Во второй раз операцию назначили на вторую половину дня. Тогда ребенок уже не кричал от голода. Почти всё время спал. Живи мы на сто лет раньше, он просто слабел бы и слабел, пока, наконец, не уснул навсегда. Выглядел он совершенно нормальным: крупный, красивый. Живи мы тогда, я и не узнала бы, что с ним не так.
Я подготовила младенца к операции: тщательно вымыла всё тело, вытерла насухо, застегнула на нем новый подгузник и одела по инструкции – и тогда медсестра сообщила, что операцию, к сожалению, опять придется отложить. Ненадолго. Однако на сколько именно – неизвестно.

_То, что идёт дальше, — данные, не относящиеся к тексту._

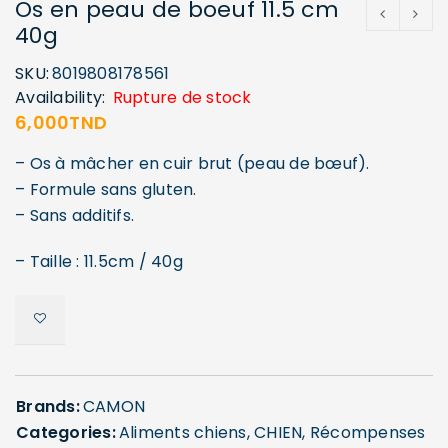
Os en peau de boeuf 11.5 cm
40g
SKU:
8019808178561
Availability:
Rupture de stock
6,000
TND
– Os à mâcher en cuir brut (peau de bœuf).
– Formule sans gluten.
– Sans additifs.
– Taille : 11.5cm / 40g
Brands:
CAMON
Categories:
Aliments chiens
,
CHIEN
,
Récompenses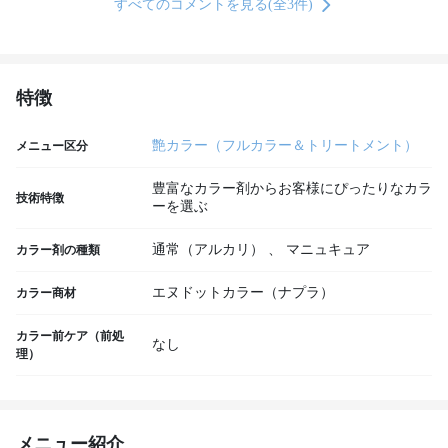
すべてのコメントを見る(全3件)
特徴
艶カラー（フルカラー＆トリートメント）
メニュー区分
豊富なカラー剤からお客様にぴったりなカラ
技術特徴
ーを選ぶ
通常（アルカリ）
、
マニュキュア
カラー剤の種類
エヌドットカラー（ナプラ）
カラー商材
カラー前ケア（前処
なし
理）
メニュー紹介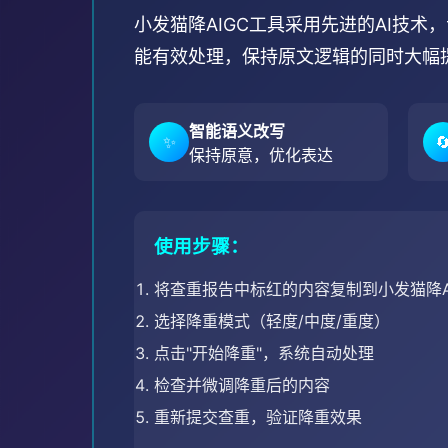
小发猫降AIGC工具采用先进的AI技
能有效处理，保持原文逻辑的同时大幅
智能语义改写
✨

保持原意，优化表达
使用步骤：
将查重报告中标红的内容复制到小发猫降A
选择降重模式（轻度/中度/重度）
点击"开始降重"，系统自动处理
检查并微调降重后的内容
重新提交查重，验证降重效果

Когда его, наконец, все-таки отправили в операционную – поздно вечером в третье воскресенье после госпитализации, – я пожелала ему удачи и хорошенько погладила всё тельце, чтобы оно запомнило, как хороша жизнь. Скоро он будет лежать под наркозом, с вскрытой грудной клеткой, вне зоны моего контроля. Я сказала: жду тебя здесь. Произнесла это вслух. Я говорила себе, что даже если он не вернется, то в его жизни все-таки были не только страдания. Что он прожил короткую, но не совсем ужасную жизнь. Люльку увезли. Я собрала свои вещи, лежавшие на полке в кафетерии для родителей и в палате: одежду, книгу, туалетные принадлежности. Сложила всё в рюкзак, принесенный Клаусом. Попрощалась с первой попавшейся медсестрой, и мы вышли на зимний воздух.

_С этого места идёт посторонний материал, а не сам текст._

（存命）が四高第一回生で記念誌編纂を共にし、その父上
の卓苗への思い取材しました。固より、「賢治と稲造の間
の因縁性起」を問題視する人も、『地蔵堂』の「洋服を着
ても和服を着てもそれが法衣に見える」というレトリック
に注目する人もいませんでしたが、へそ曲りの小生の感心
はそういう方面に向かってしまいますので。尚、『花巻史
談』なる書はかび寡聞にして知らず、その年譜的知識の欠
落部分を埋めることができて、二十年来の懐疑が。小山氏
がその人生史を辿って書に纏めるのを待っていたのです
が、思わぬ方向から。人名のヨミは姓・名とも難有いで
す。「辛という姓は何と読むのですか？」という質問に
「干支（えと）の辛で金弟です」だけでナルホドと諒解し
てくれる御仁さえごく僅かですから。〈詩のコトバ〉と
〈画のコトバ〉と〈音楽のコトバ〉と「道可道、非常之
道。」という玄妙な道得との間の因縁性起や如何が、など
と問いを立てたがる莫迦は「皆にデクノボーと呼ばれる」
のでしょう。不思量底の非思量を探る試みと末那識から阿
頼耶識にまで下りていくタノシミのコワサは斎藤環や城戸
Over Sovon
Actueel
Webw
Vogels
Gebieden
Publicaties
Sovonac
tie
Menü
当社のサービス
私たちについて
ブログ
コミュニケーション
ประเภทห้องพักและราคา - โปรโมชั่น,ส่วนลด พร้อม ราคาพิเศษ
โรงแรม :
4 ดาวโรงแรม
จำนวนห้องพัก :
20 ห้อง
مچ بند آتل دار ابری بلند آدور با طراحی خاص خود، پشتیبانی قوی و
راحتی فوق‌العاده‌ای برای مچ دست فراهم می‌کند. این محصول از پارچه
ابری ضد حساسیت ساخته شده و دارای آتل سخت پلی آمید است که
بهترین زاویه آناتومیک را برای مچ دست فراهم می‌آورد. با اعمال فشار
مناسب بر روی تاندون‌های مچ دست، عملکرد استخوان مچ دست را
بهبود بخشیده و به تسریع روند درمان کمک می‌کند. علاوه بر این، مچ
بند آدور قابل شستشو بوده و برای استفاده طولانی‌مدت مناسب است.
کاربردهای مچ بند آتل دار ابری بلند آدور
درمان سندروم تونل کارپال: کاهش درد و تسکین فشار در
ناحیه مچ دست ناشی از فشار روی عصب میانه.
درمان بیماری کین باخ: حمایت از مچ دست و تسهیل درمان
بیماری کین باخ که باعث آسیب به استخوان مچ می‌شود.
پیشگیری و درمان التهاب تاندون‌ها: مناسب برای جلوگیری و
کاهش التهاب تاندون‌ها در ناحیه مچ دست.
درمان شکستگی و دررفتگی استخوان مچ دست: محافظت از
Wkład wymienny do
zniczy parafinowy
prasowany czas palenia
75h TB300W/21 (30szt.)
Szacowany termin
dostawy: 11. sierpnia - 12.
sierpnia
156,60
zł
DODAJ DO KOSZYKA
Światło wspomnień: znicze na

Было скользко и совершенно темно, кроме участков под самыми фонарями. Клаус говорил легко, болтал без умолку. Мне оставалось лишь идти за ним. Повиснув на его руке, я думала: в кои-то веки мне не нужно поддерживать хорошее настроение. Один-единственный раз. Пусть он болтает. Хорошо, что болтает. Было бы куда хуже, если б он плакал. С другой стороны, говорить я просто не могла, чисто физически – так что молчала не по своей воле. Один-единственный раз.

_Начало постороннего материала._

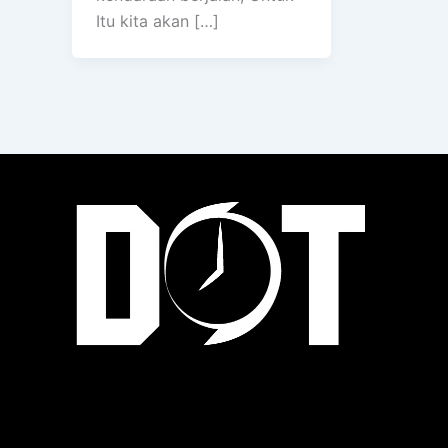
Itu kita akan […]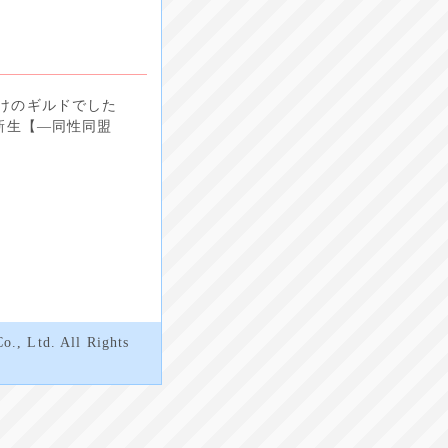
けのギルドでした
新生【―同性同盟
o., Ltd. All Rights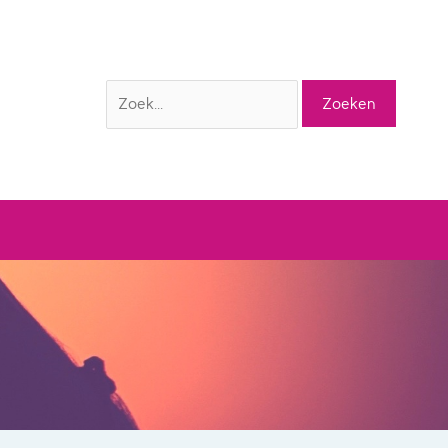
Zoek
naar: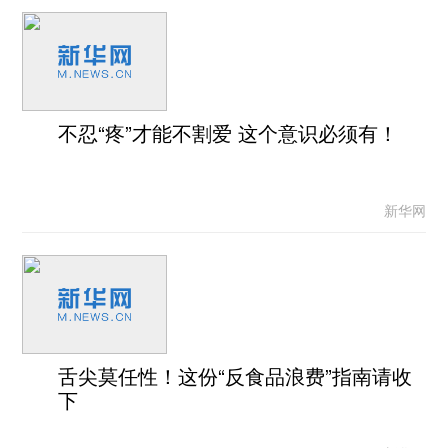
不忍“疼”才能不割爱 这个意识必须有！
新华网
舌尖莫任性！这份“反食品浪费”指南请收
下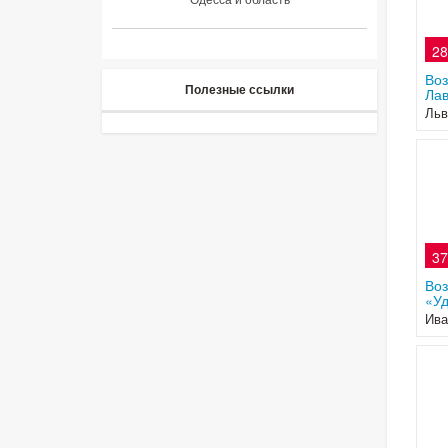
28
Во
Полезные ссылки
Лав
Льв
37
Во
«Уд
Ива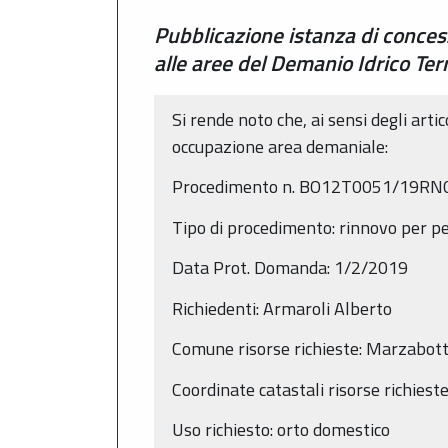
Pubblicazione istanza di conce
alle aree del Demanio Idrico Te
Si rende noto che, ai sensi degli arti
occupazione area demaniale:
Procedimento n. BO12T0051/19RN
Tipo di procedimento: rinnovo per p
Data Prot. Domanda: 1/2/2019
Richiedenti: Armaroli Alberto
Comune risorse richieste: Marzabot
Coordinate catastali risorse richiest
Uso richiesto: orto domestico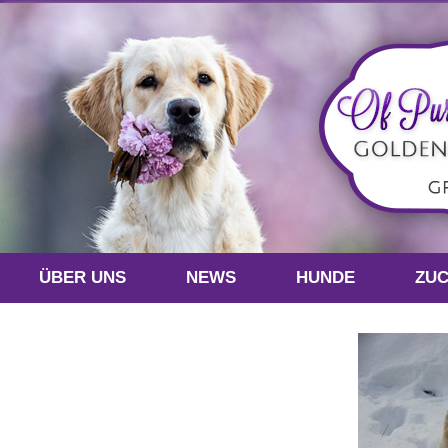
ÜBER UNS
NEWS
HUNDE
ZU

Операция должна была занять примерно два часа. Чай я выпила за пятнадцать минут. Пойти домой мы не могли. Там были братья и хрупкая иллюзия нормальной жизни, которую мы могли разрушить одним своим видом. Мы шли и шли по морозу. Шли медленно, дул ветер. Долго ходить по улицам было невозможно. Оставаться в больнице мы не хотели. Поздним воскресным вечером была открыта только та модная галерея, так что туда мы и зашли и стали перебирать футляры DVD и стильные открытки. Я вдруг нашла фильм, который искала годами: о тете и двоюродной сестре Джеки Кеннеди, которые жили в постепенно приходящем в упадок поместье на Лонг-Айленд. Редкий диск. Я заплатила за него, притворно-радостно переговариваясь с кассиром – то ли слишком громко, то ли слишком тихо. Позвонила моя мама. Я не ответила. Тогда она позвонила Клаусу. Тот сказал: мы пока ничего не знаем, ждем. А потом, явно отвечая на вопрос, где мы: в магазинчике при галерее. Да, какая-то галерея на Тёлёгатан. А при ней магазинчик. В который мы случайно забрели. Кажется, она переспросила: где-где? В магазинчике при галерее! В галерее!